MOSCOW, 24 April 2007 — Boris Yeltsin, who clambered on to a tank to bury the Soviet Union, then led Russia falteringly through its first years of independence, died yesterday aged 76.
World leaders showered Yeltsin with tributes for bringing freedom and democracy to Russia after decades of totalitarian rule, and pushing through market reforms that though brutal have helped to turn Russia into a vibrant economy.
But he was resented by millions of Russians who lost their savings to his economic “shock therapy,” lost sons in his war against Chechen rebels and watched him — at times apparently drunk — blunder through international summits.
“Today at 15:45 (1145 GMT) Boris Nikolayevich Yeltsin died in the Central Clinical Hospital as a result of a deteriorating cardio-vascular problem,” said a Kremlin spokeswoman.

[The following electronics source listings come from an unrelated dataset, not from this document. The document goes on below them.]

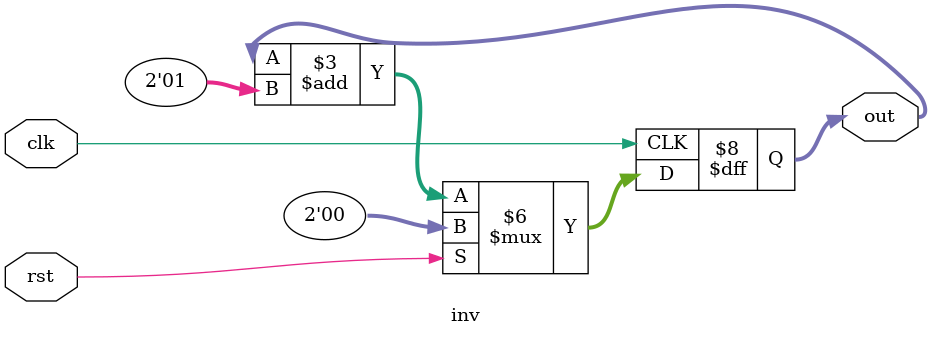
<source format=v>
`timescale 1ns / 1ps

module inv( clk,rst, out );
input clk, rst;
output [1:0] out;
reg [1:0]out;

initial out=2'b00;

always @(posedge clk)begin
    if(rst == 1'b1) out = 2'b00;
    else out=out+2'b01; 
end

endmodule
</source>
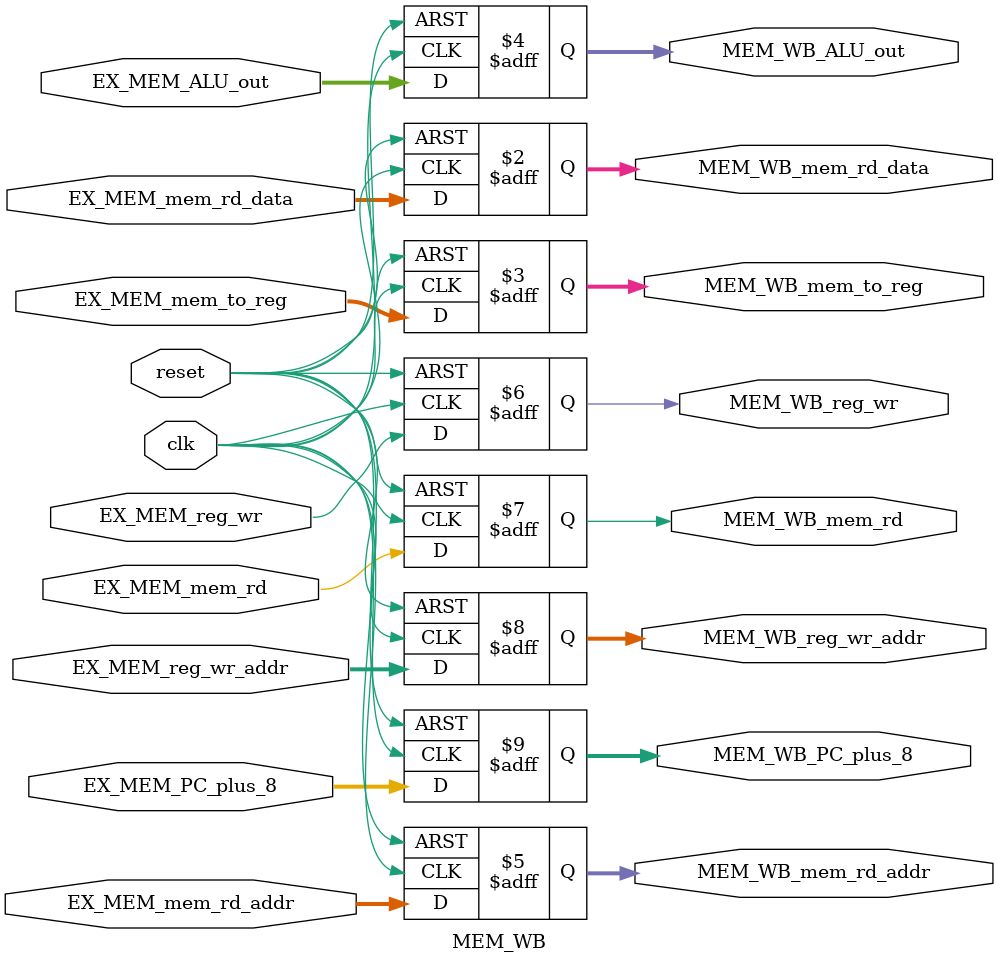
<source format=v>

module MEM_WB (
input clk,
input reset,
input [2-1:0]EX_MEM_mem_to_reg,
input [32 -1:0]EX_MEM_ALU_out,
input [31:0]EX_MEM_mem_rd_data,
input [31:0]EX_MEM_mem_rd_addr,
input EX_MEM_reg_wr,
input [4:0]EX_MEM_reg_wr_addr,
input [32-1:0]EX_MEM_PC_plus_8,
input EX_MEM_mem_rd,               //for forwarding to DM

//output [31:0]MEM_WB_reg_wr_data, this is used for forwarding and created by wb.It should not be passed from EX_MEM.
output reg [31:0]MEM_WB_mem_rd_data,
output reg [2-1:0]MEM_WB_mem_to_reg,
output reg [32 -1:0]MEM_WB_ALU_out,
output reg [31:0]MEM_WB_mem_rd_addr,//this is for forwarding.
output reg MEM_WB_reg_wr,
output reg MEM_WB_mem_rd,               //for forwarding to DM
output reg [4:0]MEM_WB_reg_wr_addr,
output reg [32-1:0]MEM_WB_PC_plus_8
);
    always @(posedge clk or posedge reset)begin
        if(reset)begin
            MEM_WB_mem_to_reg <=0;
            MEM_WB_ALU_out    <=0;
            MEM_WB_mem_rd_addr<=0;
            MEM_WB_reg_wr     <=0;
            MEM_WB_reg_wr_addr<=0;
            MEM_WB_PC_plus_8  <=0;
            MEM_WB_mem_rd_data<=0;
            MEM_WB_mem_rd     <=0;
        end

        else begin
            
            MEM_WB_mem_to_reg <=EX_MEM_mem_to_reg;
            MEM_WB_ALU_out    <=EX_MEM_ALU_out;
            MEM_WB_mem_rd_addr<=EX_MEM_mem_rd_addr;
            MEM_WB_reg_wr     <=EX_MEM_reg_wr;
            MEM_WB_reg_wr_addr<=EX_MEM_reg_wr_addr;
            MEM_WB_PC_plus_8  <=EX_MEM_PC_plus_8;
            MEM_WB_mem_rd_data<=EX_MEM_mem_rd_data;
            MEM_WB_mem_rd     <=EX_MEM_mem_rd;
        end
    end
endmodule

</source>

President Vladimir Putin, whom Yeltsin chose as his heir before stepping down, ailing and out of touch, in the last hours of 1999, declared tomorrow a day of national mourning. “A man has passed away thanks to whom a whole new epoch was born,” said Putin. “A new democratic Russia was born, a free state open to the world. A state in which power truly belongs to the people.”
Mikhail Gorbachev, the last Soviet president, whom Yeltsin effectively ousted, offered a qualified tribute. “I express the very deepest condolences to the family of the deceased, on whose shoulders rest major events for the good of the country, and serious mistakes,” Gorbachev said.
Critics say one of Yeltsin’s gravest failings was to allow chaos that led to widespread disillusionment with democracy. That later allowed Putin, backed by most Russians, to roll back many of Yeltsin’s reforms.
But Yeltsin, living quietly in retirement at his villa near Moscow, never spoke out against Putin. Some reports said Yeltsin struck a deal under which he would not be prosecuted over the murky privatization of state assets in exchange for his silence.
US President George W. Bush said Yeltsin “helped lay the foundations of freedom in Russia.”
Born into a poor peasant family in the Ural mountains, Yeltsin grew up in one room of a wooden hut. He rose through the Communist ranks and was handpicked by Gorbachev to be party boss in Moscow.